La libéralisation du dernier kilomètre s’est aussi jouée sur le terrain pénal. Sollicitée dans le cadre d’une demande d’interconnexion déposée par Sunrise, la Commission fédérale de la communication (ComCom) a donné son aval à son dégroupage. Elle a estimé que les bases légales étaient suffisantes pour contraindre Swisscom à ouvrir partiellement ou totalement à ses concurrents l’accès aux raccordements téléphoniques de leurs abonnés. Opposé à cette décision, Swisscom a fait recours auprès du Tribunal fédéral. Le verdict du TF a donné raison à l’opérateur Swisscom en jugeant que celui-ci ne peut être contraint au dégroupage sur la base des dispositions actuelles. Après examen de la loi fédérale sur les télécommunications en vigueur, les juges sont arrivés à la conclusion que les dispositions étaient trop vagues sur l’interconnexion. Une obligation d’ouvrir le « last mile » ne pouvait en être déduite [46].
Les autorités fédérales ont continué à renforcer les mesures légales à l’encontre des services téléphoniques payants. Dès le 1er avril 2004, les titulaires des numéros 090x n’ont plus pu proposer le téléchargement sur Internet des dialers [48]. Ces fournisseurs de services, spécialisés surtout dans le divertissement érotique, devront soit faire appel au paiement par carte de crédit, soit se contenter d’afficher leur numéro de téléphone, que l’usager devra alors composer lui-même, activement sur son ordinateur, donc en connaissance de cause.
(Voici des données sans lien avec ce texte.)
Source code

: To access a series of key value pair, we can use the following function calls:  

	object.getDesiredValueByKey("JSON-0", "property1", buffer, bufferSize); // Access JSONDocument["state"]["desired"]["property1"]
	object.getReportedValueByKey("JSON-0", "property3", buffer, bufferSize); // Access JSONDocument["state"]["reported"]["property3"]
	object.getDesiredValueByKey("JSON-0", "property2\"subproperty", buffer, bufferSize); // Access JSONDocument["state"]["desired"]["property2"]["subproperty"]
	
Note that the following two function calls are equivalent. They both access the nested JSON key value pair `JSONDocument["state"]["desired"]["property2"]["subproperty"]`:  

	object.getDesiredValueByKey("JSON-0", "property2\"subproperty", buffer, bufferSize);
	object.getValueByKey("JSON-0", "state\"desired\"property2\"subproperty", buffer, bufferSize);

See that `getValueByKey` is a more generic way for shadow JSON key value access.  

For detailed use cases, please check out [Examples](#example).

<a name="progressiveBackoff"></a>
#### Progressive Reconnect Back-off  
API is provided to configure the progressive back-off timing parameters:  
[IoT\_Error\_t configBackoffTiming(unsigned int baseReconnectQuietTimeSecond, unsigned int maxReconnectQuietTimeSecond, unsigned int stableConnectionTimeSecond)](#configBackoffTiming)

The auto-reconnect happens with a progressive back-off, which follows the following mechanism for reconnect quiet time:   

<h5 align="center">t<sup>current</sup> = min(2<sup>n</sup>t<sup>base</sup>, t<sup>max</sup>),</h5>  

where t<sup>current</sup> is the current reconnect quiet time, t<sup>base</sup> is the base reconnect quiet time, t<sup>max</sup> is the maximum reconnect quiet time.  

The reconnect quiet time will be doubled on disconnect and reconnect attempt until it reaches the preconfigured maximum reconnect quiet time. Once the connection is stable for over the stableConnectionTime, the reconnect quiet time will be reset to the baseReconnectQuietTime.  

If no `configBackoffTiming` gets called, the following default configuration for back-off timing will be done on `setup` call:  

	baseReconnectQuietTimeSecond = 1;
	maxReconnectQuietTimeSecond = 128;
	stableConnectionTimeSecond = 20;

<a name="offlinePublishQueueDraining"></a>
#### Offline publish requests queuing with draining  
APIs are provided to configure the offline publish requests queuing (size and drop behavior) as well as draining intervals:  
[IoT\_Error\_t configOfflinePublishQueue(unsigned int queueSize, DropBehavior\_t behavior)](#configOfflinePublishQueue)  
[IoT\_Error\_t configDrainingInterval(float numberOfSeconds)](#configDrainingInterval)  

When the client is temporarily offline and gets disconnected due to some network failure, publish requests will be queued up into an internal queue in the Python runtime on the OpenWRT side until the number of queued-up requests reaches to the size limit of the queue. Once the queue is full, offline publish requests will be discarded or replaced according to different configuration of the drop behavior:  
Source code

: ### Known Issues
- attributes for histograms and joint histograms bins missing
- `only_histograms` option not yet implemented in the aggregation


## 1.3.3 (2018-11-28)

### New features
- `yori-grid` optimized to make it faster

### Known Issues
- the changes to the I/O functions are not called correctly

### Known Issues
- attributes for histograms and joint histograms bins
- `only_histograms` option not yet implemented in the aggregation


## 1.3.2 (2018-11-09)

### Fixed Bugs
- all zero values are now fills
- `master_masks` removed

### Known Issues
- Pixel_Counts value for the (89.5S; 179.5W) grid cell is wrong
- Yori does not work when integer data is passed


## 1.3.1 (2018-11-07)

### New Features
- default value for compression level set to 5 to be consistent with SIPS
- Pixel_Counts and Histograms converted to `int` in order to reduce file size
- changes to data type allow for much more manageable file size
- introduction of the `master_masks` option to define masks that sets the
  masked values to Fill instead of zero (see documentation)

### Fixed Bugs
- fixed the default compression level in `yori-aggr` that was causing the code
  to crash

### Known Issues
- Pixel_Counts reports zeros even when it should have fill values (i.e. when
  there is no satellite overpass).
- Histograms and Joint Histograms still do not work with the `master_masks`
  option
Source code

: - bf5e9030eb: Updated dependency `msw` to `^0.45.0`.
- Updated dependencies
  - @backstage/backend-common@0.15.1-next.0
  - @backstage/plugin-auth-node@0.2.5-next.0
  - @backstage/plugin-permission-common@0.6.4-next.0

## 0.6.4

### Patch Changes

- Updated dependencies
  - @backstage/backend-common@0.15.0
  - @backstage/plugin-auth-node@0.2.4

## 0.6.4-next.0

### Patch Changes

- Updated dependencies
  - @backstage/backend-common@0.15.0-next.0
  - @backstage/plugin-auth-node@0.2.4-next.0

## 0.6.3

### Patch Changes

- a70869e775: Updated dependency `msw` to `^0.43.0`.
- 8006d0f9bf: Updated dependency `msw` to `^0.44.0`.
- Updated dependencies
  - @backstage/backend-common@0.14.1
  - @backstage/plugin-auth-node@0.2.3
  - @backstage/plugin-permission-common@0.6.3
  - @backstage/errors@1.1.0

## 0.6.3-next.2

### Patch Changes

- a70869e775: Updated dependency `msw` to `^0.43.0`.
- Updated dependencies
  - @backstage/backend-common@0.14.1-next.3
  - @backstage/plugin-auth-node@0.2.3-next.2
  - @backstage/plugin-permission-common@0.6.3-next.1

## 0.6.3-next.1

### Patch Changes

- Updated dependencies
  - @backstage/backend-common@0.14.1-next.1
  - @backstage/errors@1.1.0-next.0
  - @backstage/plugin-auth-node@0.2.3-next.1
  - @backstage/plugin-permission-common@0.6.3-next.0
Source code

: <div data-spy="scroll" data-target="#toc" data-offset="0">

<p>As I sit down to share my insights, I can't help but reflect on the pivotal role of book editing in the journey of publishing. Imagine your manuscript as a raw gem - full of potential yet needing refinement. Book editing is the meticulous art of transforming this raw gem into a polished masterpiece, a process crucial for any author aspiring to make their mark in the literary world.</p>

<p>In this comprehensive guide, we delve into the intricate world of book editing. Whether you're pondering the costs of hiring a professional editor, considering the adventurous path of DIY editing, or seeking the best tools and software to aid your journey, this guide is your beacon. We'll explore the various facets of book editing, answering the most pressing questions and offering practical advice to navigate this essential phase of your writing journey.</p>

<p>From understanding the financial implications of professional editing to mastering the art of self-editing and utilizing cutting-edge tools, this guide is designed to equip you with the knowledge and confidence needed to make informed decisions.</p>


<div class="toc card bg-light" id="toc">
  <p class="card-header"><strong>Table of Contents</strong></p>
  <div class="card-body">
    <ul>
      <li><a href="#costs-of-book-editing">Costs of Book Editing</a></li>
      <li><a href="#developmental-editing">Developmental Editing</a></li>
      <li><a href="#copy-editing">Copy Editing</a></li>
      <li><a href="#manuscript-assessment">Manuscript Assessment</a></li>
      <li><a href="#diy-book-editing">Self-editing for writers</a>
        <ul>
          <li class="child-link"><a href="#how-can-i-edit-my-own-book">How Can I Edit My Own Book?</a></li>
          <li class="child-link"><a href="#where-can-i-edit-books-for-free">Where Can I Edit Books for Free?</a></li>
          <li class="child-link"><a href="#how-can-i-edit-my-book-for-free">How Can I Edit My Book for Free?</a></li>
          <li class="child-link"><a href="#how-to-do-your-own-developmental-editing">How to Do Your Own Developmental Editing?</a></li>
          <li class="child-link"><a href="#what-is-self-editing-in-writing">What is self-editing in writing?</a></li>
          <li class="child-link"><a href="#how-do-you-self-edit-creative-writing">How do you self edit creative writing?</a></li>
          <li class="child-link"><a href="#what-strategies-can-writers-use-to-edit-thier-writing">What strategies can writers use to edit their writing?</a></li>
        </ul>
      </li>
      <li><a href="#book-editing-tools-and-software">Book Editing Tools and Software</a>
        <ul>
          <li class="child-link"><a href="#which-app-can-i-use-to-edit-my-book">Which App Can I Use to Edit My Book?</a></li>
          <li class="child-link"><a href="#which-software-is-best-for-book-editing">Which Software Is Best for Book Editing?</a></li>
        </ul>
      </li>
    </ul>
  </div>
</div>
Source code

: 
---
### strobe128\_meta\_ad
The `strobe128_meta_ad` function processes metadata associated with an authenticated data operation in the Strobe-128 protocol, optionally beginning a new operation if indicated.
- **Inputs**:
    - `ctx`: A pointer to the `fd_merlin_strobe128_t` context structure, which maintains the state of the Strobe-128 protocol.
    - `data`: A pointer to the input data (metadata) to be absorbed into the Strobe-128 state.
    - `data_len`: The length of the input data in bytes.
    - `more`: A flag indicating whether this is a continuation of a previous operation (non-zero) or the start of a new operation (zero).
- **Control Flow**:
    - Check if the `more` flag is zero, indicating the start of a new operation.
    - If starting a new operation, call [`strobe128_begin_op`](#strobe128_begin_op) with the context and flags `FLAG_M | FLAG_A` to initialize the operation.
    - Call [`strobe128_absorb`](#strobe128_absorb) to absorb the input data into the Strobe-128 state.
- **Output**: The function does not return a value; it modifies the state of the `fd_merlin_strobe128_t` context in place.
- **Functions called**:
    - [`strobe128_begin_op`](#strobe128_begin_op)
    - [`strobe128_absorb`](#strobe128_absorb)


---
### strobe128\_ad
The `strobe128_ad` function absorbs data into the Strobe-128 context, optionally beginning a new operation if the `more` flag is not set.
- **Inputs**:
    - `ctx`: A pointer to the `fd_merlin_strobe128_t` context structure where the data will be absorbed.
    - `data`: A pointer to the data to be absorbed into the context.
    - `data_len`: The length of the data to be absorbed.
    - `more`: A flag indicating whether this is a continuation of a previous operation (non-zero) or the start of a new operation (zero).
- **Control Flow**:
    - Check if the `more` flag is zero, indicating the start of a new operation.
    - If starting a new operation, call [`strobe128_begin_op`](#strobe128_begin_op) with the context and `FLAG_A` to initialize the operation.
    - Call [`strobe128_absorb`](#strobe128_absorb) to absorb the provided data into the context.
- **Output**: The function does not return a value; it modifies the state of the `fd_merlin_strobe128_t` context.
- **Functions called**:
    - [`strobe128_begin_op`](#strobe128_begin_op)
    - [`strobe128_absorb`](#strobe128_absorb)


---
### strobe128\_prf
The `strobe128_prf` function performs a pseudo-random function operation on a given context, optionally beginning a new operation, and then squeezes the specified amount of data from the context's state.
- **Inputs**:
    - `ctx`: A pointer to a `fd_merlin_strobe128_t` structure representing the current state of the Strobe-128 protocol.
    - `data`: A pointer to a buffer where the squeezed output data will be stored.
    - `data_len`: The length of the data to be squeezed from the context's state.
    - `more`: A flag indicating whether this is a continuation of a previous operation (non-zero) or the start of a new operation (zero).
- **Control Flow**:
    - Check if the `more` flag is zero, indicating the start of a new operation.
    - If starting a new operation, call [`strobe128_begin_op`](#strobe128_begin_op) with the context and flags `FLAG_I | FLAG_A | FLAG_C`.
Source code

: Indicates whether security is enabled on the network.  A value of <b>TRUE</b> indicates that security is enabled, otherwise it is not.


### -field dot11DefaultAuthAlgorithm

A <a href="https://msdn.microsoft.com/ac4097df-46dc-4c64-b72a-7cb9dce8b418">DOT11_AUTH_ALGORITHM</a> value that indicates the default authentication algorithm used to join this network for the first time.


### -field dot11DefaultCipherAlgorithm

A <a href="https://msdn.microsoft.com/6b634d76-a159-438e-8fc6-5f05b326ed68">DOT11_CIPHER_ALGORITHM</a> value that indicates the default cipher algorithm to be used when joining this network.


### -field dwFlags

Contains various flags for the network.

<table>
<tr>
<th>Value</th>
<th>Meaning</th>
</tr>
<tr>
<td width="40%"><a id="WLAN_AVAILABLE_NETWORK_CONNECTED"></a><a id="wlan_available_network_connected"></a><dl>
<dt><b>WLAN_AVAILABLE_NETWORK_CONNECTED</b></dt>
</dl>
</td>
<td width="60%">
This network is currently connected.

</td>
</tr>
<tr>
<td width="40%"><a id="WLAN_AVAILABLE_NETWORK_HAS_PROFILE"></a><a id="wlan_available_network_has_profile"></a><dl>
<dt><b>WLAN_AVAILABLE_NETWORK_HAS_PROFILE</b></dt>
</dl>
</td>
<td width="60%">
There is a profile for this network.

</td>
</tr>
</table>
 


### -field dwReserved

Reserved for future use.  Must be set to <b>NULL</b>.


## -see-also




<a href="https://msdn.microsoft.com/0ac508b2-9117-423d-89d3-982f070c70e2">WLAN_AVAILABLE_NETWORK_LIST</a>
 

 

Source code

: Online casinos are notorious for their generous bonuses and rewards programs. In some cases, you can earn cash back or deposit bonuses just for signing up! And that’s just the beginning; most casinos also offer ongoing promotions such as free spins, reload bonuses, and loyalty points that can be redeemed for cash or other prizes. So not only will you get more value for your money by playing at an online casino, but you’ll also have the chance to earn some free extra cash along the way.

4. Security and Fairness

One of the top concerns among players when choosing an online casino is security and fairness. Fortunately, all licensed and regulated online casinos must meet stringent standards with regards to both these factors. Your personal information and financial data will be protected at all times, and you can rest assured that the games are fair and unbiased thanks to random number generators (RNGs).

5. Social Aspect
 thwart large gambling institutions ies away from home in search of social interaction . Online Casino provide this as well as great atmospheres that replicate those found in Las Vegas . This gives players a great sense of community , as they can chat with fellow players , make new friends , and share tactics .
Dans le cadre de la révision de l’ordonnance sur l’indication des prix, qui est entrée en vigueur le 1er juin, de nouvelles contraintes ont été imposées. Dès que la taxe de base ou le coût par minute dépasse 2 francs, une annonce de prix doit obligatoirement être faite avant le début de la communication payante. Et si la taxe de base excède 10 francs ou le prix par minute 5 francs, l’appelant devra confirmer lui-même qu’il souhaite établir la communication. Les trois principaux opérateurs de téléphonie (Orange, Sunrise et Swisscom) ont également unis leur efforts pour lutter contre les abus de fournisseurs de numéros payants. Ils ont intégré dans leurs contrats d’interconnexion une convention concernant les offres par téléphone et par internet. Les fournisseurs de services à valeur ajoutée (090x) qui refuseront de signer l’accord devront procéder eux-mêmes à l’encaissement [49].
Au mois de mars, le Tribunal fédéral a accordé l’effet suspensif au recours de Swisscom sur les prix d’interconnexion. Ceux-ci resteront gelés. Dans un arrêt d’octobre, le dossier a été renvoyé à la Commission fédérale de la communication (ComCom) pour des raisons de procédure. Les juges fédéraux ont estimé que le litige n’était pas prêt à être jugé sur le fond. Ils ont ainsi accepté les recours des trois opérateurs concurrents et annulé, pour des raisons de procédure, la décision de la Commission fédérale. Durant la même période, Swisscom a annoncé une diminution des prix d’interconnexion pouvant aller jusqu’à 7% [50].
 
[42] BO CN, 2004, p. 436 ss.; presse du 11.2 (CTT) et 19.3.04 (CN); LT, 3.3 et 17.3.04 (UDC). Voir APS 2003, p. 169 s.
[43] Presse du 14.5.04.
[44] BO CN¸ 2004, p. 1660 ss., 1682 ss. et 1689 ss.; presse du 8.10.04.
[45] BO CN, 2004, p. 1682 ss.; presse du 7.10.04.
[46] 24h, 21.2.04; presse du 11.12.04.
[48] Les dialers sont des logiciels qui composent directement des numéros facturés à des prix exorbitants.
[49] 24h, 10.1.04 (opérateurs); presse du 5.2.04 (mesures légales).
[50] 24h, 17.3.04; QJ, 13.10.04; voir APS 2003¸ p. 170.